Perhaps, then, it is appropriate to envision two divergent approaches to meaning -- one that focuses on the ordinary concept of meaning and seeks to spell out its content by conceptual analysis, and another that deploys a notion of meaning that is descriptive and explanatory in character, and is committed to investigating the informational and teleosemantic properties of expressions. What I wish to suggest is that Gibbard's insightful investigation of the ordinary concept has no tendency to diminish the importance of the latter approach. What about the importance of the former approach? Gibbard will, I believe, argue for the significance of that approach by saying that it supports precise and determinate assignments of meaning to linguistic representations. Even if we accept this claim, however, we might wonder whether much can be gained by looking at expressions through a normative lens. Suppose I adopt norms that favor translating "lapin" by "rabbit" rather than "undetached rabbit part," even though I believe that the two English expressions are informationally and teleosemantically equivalent. What exactly would this buy me, apart from a simpler translation manual? (I mean here to be echoing a question raised in Quine 1960 (pp. 61-6).) And if there's nothing other than practical convenience to be gained by looking at language through a normative lens, why stick with the ordinary concept of meaning rather than jettisoning it in favor of a notion of meaning that is grounded in information and/or teleology? We could enjoy the practical advantages of simple translations even if we didn't seek to motivate them by claims about meaning.

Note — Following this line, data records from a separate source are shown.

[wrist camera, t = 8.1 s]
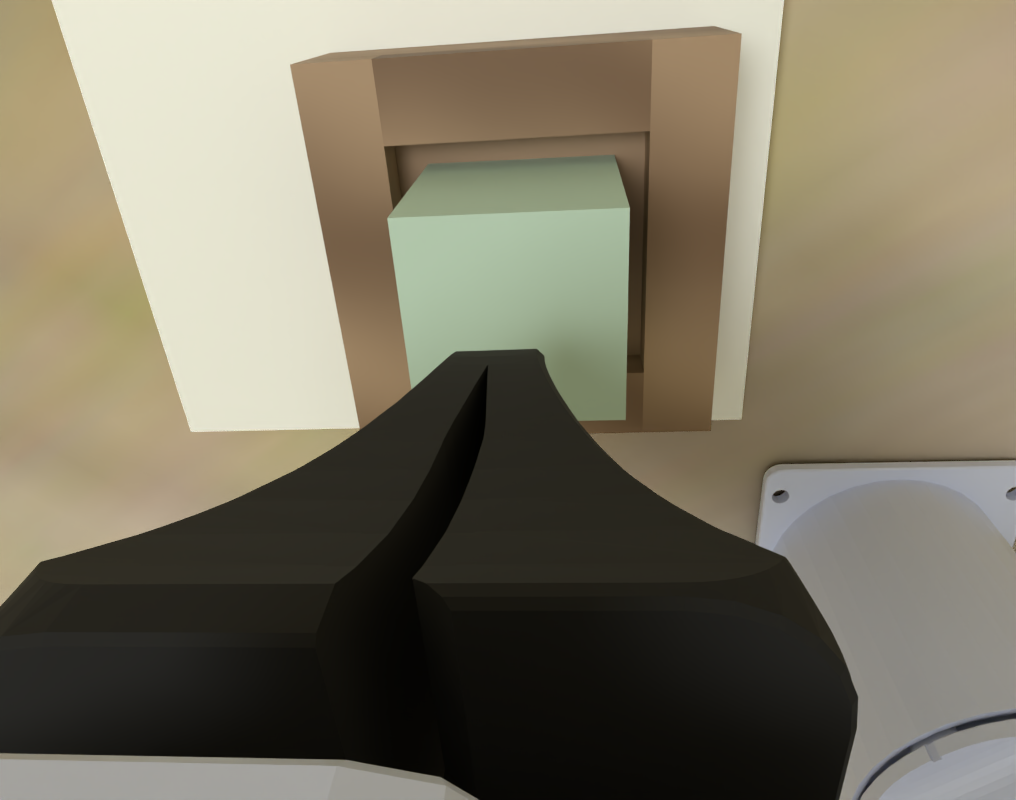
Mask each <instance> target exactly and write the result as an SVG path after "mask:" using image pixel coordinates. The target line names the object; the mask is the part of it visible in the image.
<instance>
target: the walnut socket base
mask: <svg viewBox="0 0 1016 800" xmlns="http://www.w3.org/2000/svg"><path fill="white" fill-rule="evenodd" d="M741 37H742V33H738V32H734V31H731V30H727V29H724V28H720V27H716V26H706V27H692V28H678V29H663V30H649V31H635V32H621V33H606V34H592V35H578V36H563V37H549V38H535V39H520V40H506V41H492V42H477V43H463V44H449V45H434V46H420V47H406V48H391V49H377V50H363V51H349V52H334V53H328V54H324V55H321V56H318V57H314V58H311V59H307V60H304V61H300V62H297V63H294V64H290V68H291V73H292V79H293V84H294V89H295V94H296V99H297V105H298V110H299V115H300V120H301V125H302V131H303V136H304V141H305V146H306V151H307V157H308V162H309V167H310V172H311V177H312V183H313V188H314V193H315V198H316V203H317V209H318V214H319V219H320V224H321V229H322V235H323V240H324V245H325V250H326V255H327V261H328V266H329V271H330V276H331V281H332V287H333V292H334V297H335V302H336V307H337V313H338V318H339V323H340V328H341V333H342V339H343V344H344V349H345V354H346V359H347V365H348V370H349V375H350V380H351V385H352V391H353V396H354V401H355V406H356V411H357V417H358V422H359V427H360V430H361V429H362V428H363V427H365V426H366V425H367V424H369V423H370V422H371V421H373V420H374V419H375V418H376V417H378V416H379V415H380V414H382V413H383V412H384V411H386V410H387V409H388V408H390V407H391V406H392V405H394V404H395V403H396V402H397V401H399V400H400V399H401V398H402V397H403V396H404V395H406V394H407V393H408V392H409V391H410V390H411V383H410V376H409V369H408V361H407V354H406V347H405V340H404V333H403V326H402V319H401V312H400V305H399V298H398V291H397V284H396V276H395V269H394V262H393V255H392V248H391V241H390V234H389V227H388V220H387V218H388V216H389V215H390V214H391V212H392V211H393V210H394V209H395V207H396V206H397V205H398V203H399V202H400V201H401V199H402V198H403V197H404V195H405V194H406V193H407V191H408V190H409V189H410V187H411V186H412V185H413V183H414V182H415V181H416V180H417V178H418V177H419V176H420V174H421V173H422V172H423V170H424V169H425V168H426V166H427V165H428V164H434V163H454V162H475V161H495V160H516V159H536V158H556V157H577V156H597V155H615V159H616V162H617V166H618V169H619V172H620V176H621V179H622V183H623V186H624V189H625V193H626V196H627V200H628V203H629V206H630V227H629V277H628V327H627V378H626V420H596V421H579V423H580V424H581V425H582V426H583V427H584V429H585V430H586V431H587V432H588V433H627V432H674V431H711V419H712V406H713V394H714V381H715V368H716V355H717V343H718V330H719V317H720V304H721V292H722V279H723V266H724V254H725V241H726V228H727V215H728V203H729V190H730V177H731V164H732V152H733V139H734V126H735V113H736V101H737V88H738V75H739V62H740V50H741Z"/></svg>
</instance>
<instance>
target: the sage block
mask: <svg viewBox="0 0 1016 800" xmlns="http://www.w3.org/2000/svg"><path fill="white" fill-rule="evenodd" d="M387 220H388V227H389V234H390V241H391V248H392V255H393V262H394V269H395V276H396V284H397V291H398V298H399V305H400V312H401V319H402V326H403V333H404V340H405V347H406V354H407V361H408V369H409V376H410V383H411V389H413V388H414V387H415V386H416V385H417V384H418V383H419V382H421V381H422V380H423V379H424V378H425V377H426V376H427V375H429V374H430V373H431V372H432V371H433V370H434V369H435V368H436V367H437V366H439V365H440V364H441V363H442V362H443V361H444V360H445V359H446V358H448V357H449V356H450V355H451V354H453V353H454V352H455V351H483V350H515V349H538V350H539V351H540V352H541V353H542V354H543V355H544V356H545V364H546V367H547V370H548V372H549V375H550V377H551V379H552V381H553V383H554V385H555V386H556V388H557V390H558V392H559V393H560V395H561V396H562V398H563V400H564V401H565V403H566V404H567V406H568V407H569V409H570V410H571V412H572V413H573V415H574V416H575V417H576V419H577V420H578V421H596V420H626V378H627V327H628V277H629V227H630V206H629V203H628V200H627V196H626V193H625V189H624V186H623V183H622V179H621V176H620V172H619V169H618V166H617V162H616V159H615V155H597V156H577V157H556V158H536V159H516V160H495V161H475V162H454V163H434V164H428V165H427V166H426V168H425V169H424V170H423V172H422V173H421V174H420V176H419V177H418V178H417V180H416V181H415V182H414V183H413V185H412V186H411V187H410V189H409V190H408V191H407V193H406V194H405V195H404V197H403V198H402V199H401V201H400V202H399V203H398V205H397V206H396V207H395V209H394V210H393V211H392V212H391V214H390V215H389V216H388V218H387Z"/></svg>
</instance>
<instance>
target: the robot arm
mask: <svg viewBox="0 0 1016 800" xmlns="http://www.w3.org/2000/svg"><path fill="white" fill-rule="evenodd" d="M1012 487H1016V460H999V461H940V462H882V463H823V464H780V465H775V466H773V467H771V468H769V469H768V470H767V471H766V472H765V474H764V477H763V484H762V492H761V500H760V508H759V517H758V525H757V533H756V541H755V544H753V543H751V542H749V541H746V540H744V539H741V538H739V537H737V536H734V535H732V534H729V533H727V532H725V531H722V530H720V529H718V528H716V527H714V526H712V525H710V524H708V523H706V522H704V521H702V520H700V519H699V518H697V517H695V516H693V515H691V514H689V513H687V512H686V511H684V510H682V509H680V508H678V507H677V506H675V505H673V504H672V503H670V502H669V501H667V500H665V499H664V498H662V497H660V496H659V495H657V494H656V493H654V492H653V491H652V490H650V489H649V488H647V487H646V486H645V485H643V484H642V483H641V482H639V481H638V480H636V479H635V478H634V477H632V476H631V475H629V474H628V473H627V472H626V471H625V470H623V469H622V468H621V467H620V466H619V465H618V464H617V463H616V462H615V461H614V460H613V459H612V458H611V457H610V456H609V455H608V454H607V453H606V452H605V451H604V450H603V449H602V448H601V447H600V446H599V445H598V444H597V443H596V442H595V441H594V440H593V438H592V437H591V436H590V435H589V434H588V432H587V431H586V430H585V429H584V427H583V426H582V425H581V424H580V423H579V421H578V420H577V419H576V417H575V416H574V415H573V413H572V412H571V410H570V409H569V407H568V406H567V404H566V403H565V401H564V400H563V398H562V396H561V395H560V393H559V392H558V390H557V388H556V386H555V385H554V383H553V381H552V379H551V377H550V375H549V372H548V370H547V367H546V364H545V356H544V355H543V354H542V353H541V352H540V351H539V350H538V349H515V350H483V351H455V352H454V353H453V354H451V355H450V356H449V357H448V358H446V359H445V360H444V361H443V362H442V363H441V364H440V365H439V366H437V367H436V368H435V369H434V370H433V371H432V372H431V373H430V374H429V375H427V376H426V377H425V378H424V379H423V380H422V381H421V382H419V383H418V384H417V385H416V386H415V387H414V388H413V389H411V390H410V391H409V392H408V393H407V394H406V395H404V396H403V397H402V398H401V399H400V400H399V401H397V402H396V403H395V404H394V405H392V406H391V407H390V408H388V409H387V410H386V411H384V412H383V413H382V414H380V415H379V416H378V417H376V418H375V419H374V420H373V421H371V422H370V423H369V424H367V425H366V426H365V427H363V428H362V429H361V430H359V431H358V432H357V433H355V434H354V435H352V436H351V437H349V438H348V439H346V440H345V441H343V442H342V443H340V444H339V445H337V446H336V447H334V448H333V449H331V450H329V451H328V452H326V453H324V454H323V455H321V456H319V457H317V458H316V459H314V460H312V461H311V462H309V463H307V464H305V465H304V466H302V467H300V468H298V469H296V470H295V471H293V472H291V473H289V474H286V475H284V476H282V477H280V478H278V479H276V480H274V481H272V482H270V483H268V484H266V485H263V486H261V487H259V488H257V489H255V490H253V491H251V492H249V493H247V494H245V495H243V496H241V497H238V498H236V499H234V500H231V501H229V502H227V503H224V504H222V505H219V506H217V507H214V508H212V509H209V510H207V511H204V512H202V513H199V514H196V515H194V516H191V517H188V518H185V519H183V520H180V521H177V522H174V523H171V524H169V525H166V526H163V527H160V528H157V529H154V530H151V531H148V532H145V533H142V534H139V535H136V536H132V537H129V538H125V539H122V540H118V541H115V542H111V543H108V544H104V545H101V546H97V547H94V548H90V549H87V550H83V551H80V552H76V553H73V554H69V555H66V556H62V557H58V558H54V559H50V560H46V561H42V562H40V563H39V564H38V565H37V566H36V568H35V569H34V570H33V571H32V572H31V573H30V574H29V575H28V577H27V578H26V579H25V580H24V581H23V582H22V583H21V584H20V585H19V587H18V588H17V589H16V590H15V591H14V592H13V593H12V594H11V595H10V597H9V598H8V599H7V600H6V601H5V602H4V603H3V604H2V605H1V606H0V800H1016V552H1015V551H1014V550H1013V545H1014V542H1015V539H1016V489H1015V490H1013V491H1012V492H1008V493H1007V491H1008V490H1009V489H1011V488H1012ZM778 490H785V492H784V493H783V494H782V495H779V496H774V495H773V493H775V492H776V491H778Z"/></svg>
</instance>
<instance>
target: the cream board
mask: <svg viewBox="0 0 1016 800" xmlns="http://www.w3.org/2000/svg"><path fill="white" fill-rule="evenodd" d="M52 3H53V6H54V9H55V12H56V15H57V18H58V21H59V25H60V28H61V31H62V34H63V37H64V40H65V43H66V46H67V49H68V52H69V56H70V59H71V62H72V65H73V68H74V71H75V74H76V77H77V80H78V83H79V86H80V90H81V93H82V96H83V99H84V102H85V105H86V108H87V111H88V114H89V117H90V121H91V124H92V127H93V130H94V133H95V136H96V139H97V142H98V145H99V148H100V151H101V155H102V158H103V161H104V164H105V167H106V170H107V173H108V176H109V179H110V182H111V186H112V189H113V192H114V195H115V198H116V201H117V204H118V207H119V210H120V213H121V216H122V220H123V223H124V226H125V229H126V232H127V235H128V238H129V241H130V244H131V247H132V251H133V254H134V257H135V260H136V263H137V266H138V269H139V272H140V275H141V278H142V281H143V285H144V288H145V291H146V294H147V297H148V300H149V303H150V306H151V309H152V312H153V315H154V319H155V322H156V325H157V328H158V331H159V334H160V337H161V340H162V343H163V346H164V350H165V353H166V356H167V359H168V362H169V365H170V368H171V371H172V374H173V377H174V380H175V384H176V387H177V390H178V393H179V396H180V399H181V402H182V405H183V408H184V411H185V415H186V418H187V421H188V424H189V427H190V430H191V432H209V431H253V430H297V429H342V428H360V427H359V422H358V417H357V411H356V406H355V401H354V396H353V391H352V385H351V380H350V375H349V370H348V365H347V359H346V354H345V349H344V344H343V339H342V333H341V328H340V323H339V318H338V313H337V307H336V302H335V297H334V292H333V287H332V281H331V276H330V271H329V266H328V261H327V255H326V250H325V245H324V240H323V235H322V229H321V224H320V219H319V214H318V209H317V203H316V198H315V193H314V188H313V183H312V177H311V172H310V167H309V162H308V157H307V151H306V146H305V141H304V136H303V131H302V125H301V120H300V115H299V110H298V105H297V99H296V94H295V89H294V84H293V79H292V73H291V68H290V64H294V63H297V62H300V61H304V60H307V59H311V58H314V57H318V56H321V55H324V54H328V53H334V52H349V51H363V50H377V49H391V48H406V47H420V46H434V45H449V44H463V43H477V42H492V41H506V40H520V39H535V38H549V37H563V36H578V35H592V34H606V33H621V32H635V31H649V30H663V29H678V28H692V27H706V26H716V27H720V28H724V29H727V30H731V31H734V32H738V33H742V37H741V50H740V62H739V75H738V88H737V101H736V113H735V126H734V139H733V152H732V164H731V177H730V190H729V203H728V215H727V228H726V241H725V254H724V266H723V279H722V292H721V304H720V317H719V330H718V343H717V355H716V368H715V381H714V394H713V406H712V419H711V420H741V419H742V410H743V400H744V390H745V380H746V370H747V361H748V351H749V341H750V331H751V321H752V311H753V301H754V292H755V282H756V272H757V262H758V252H759V242H760V233H761V223H762V213H763V203H764V193H765V183H766V173H767V164H768V154H769V144H770V134H771V124H772V114H773V104H774V95H775V85H776V75H777V65H778V55H779V45H780V36H781V26H782V16H783V6H784V0H52Z"/></svg>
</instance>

I don't want to overemphasize the disagreement here. It is clear that Gibbard would endorse much that I have said in recent paragraphs about the possibility and desirability of developing a naturalistic theory of communication and meaning (though he might prefer to speak of "meaning"). Indeed, towards the end of the Preface (pp. ix-x), he sketches a strategy, based on broadly teleosemantic ideas, for developing a theory of this sort. It is clear that he sees such a strategy as complementary to the project of conceptual analysis that he undertakes in the book. Insofar as we differ, it is because I am less inclined to think that there are in-principle limits to what a naturalistic approach to meaning and content might be able to achieve, and because I am more inclined to see the ordinary concept of meaning as designed to serve causal-explanatory purposes, and therefore more inclined to see it as a naturalistic instrument. Perhaps Gibbard will say more about the naturalistic program in semantics, and its relationship to the project of the present book, in future work.
Section VII: Conclusion
I hope that this splendid book will find a wide audience. It is wonderfully stimulating, opening up vast new territories for investigation. Moreover, while the jury is still out on this, its answers to questions in its intended domain may turn out to be correct!
I have been helped considerably by extensive conversations about the book, in the context of a reading group, with James Dreier, Alexandra King, and Joshua Schechter. I also owe a large debt to Allan Gibbard, who gave me very helpful comments on earlier versions of this review.